Planned by end of 2023. This milestone involves improving documentation, providing tutorials and educational resources, and enhancing user support. By achieving these milestones, we aim to empower users with the knowledge and tools they need to effectively utilize openhdemg and conduct their own HD-EMG analyses. Target to complete 'Outreach 1' = cover all the functionalities of the openhdemg framework with specific tutorials.

Increase contributors 1  

Bringing new contributors to the openhdemg project is fundamental to increase the functionalities of the framework and to build a collaborative community of experts.
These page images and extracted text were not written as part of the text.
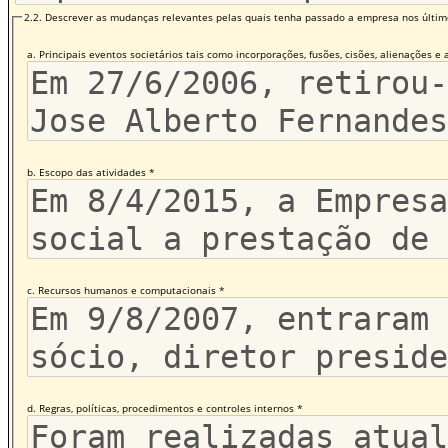
2.2. Descrever as mudanças relevantes pelas quais tenha passado a empresa nos últimos
a. Principais eventos societários tais como incorporações, fusões, cisões, alienações e 
b. Escopo das atividades *
c. Recursos humanos e computacionais *
d. Regras, políticas, procedimentos e controles internos *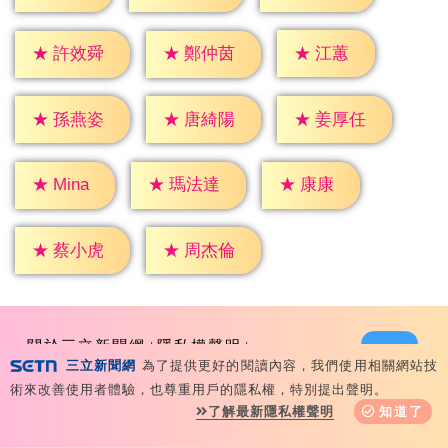
★
江蕙
★
許效舜
★
鄭仲茵
★
孫燕姿
★
唐綺陽
★
姜厚任
★
康康
★
Mina
★
瑪法達
★
蔡小虎
★
周杰倫
關於三立新聞網
隱私權聲明
三立新聞網
為了提供更好的閱讀內容，我們使用相關網站技
三立新聞自律守則
合作提案窗口
意見反應
術來改善使用者體驗，也尊重用戶的隱私權，特別提出聲明。
了解最新隱私權聲明
知道了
Target to complete 'Increase contributors 1' = 5 external contributors

Tasks

Development tasks

Stable release v0.1

  • Identify and address any critical bugs or issues reported during the beta testing phase.
  • Conduct extensive testing on different platforms and configurations to ensure the stability and reliability of the framework.
  • Incorporate user feedback and suggestions to improve the user interface, features, and overall user experience.
  • Create comprehensive documentation for installation, usage, and troubleshooting of openhdemg.

Release v1.0

  • Enhance the framework's performance and efficiency to handle larger datasets and complex analyses.
  • Implement additional algorithms and analysis techniques to broaden the capabilities of openhdemg.
  • Conduct thorough testing and validation of the framework's functionalities to ensure accuracy and reliability.
  • Document and communicate the major updates and improvements in the release to the user community.

Engagement tasks

Reach 1

  • Develop a social media strategy for openhdemg, including regular posting, engaging with relevant hashtags, and connecting with HD-EMG researchers and practitioners.
  • Share success stories, case studies, and relevant content about openhdemg on Twitter to attract a wider audience and increase followers.
  • Actively participate in HD-EMG-related congresses, conferences, and events to network with professionals in the field and promote openhdemg.

Outreach 1

  • Create comprehensive tutorials and educational resources that cover various aspects of HD-EMG analysis using openhdemg.
  • Improve the documentation to provide clear instructions, examples, and explanations of the framework's functionalities.
  • Establish a user support system, such as a forum or mailing list and promote the use of the openhdemg discussion section.

Increase contributors 1

  • Actively encourage contributions from the community by creating a contributor-friendly environment and providing guidance on how to get involved.
  • Identify specific areas where external contributors can make meaningful contributions, such as implementing new algorithms, improving existing features, or conducting performance optimizations.
  • Collaborate with potential contributors through issue discussions, pull request reviews, and effective communication channels to onboard them into the openhdemg community.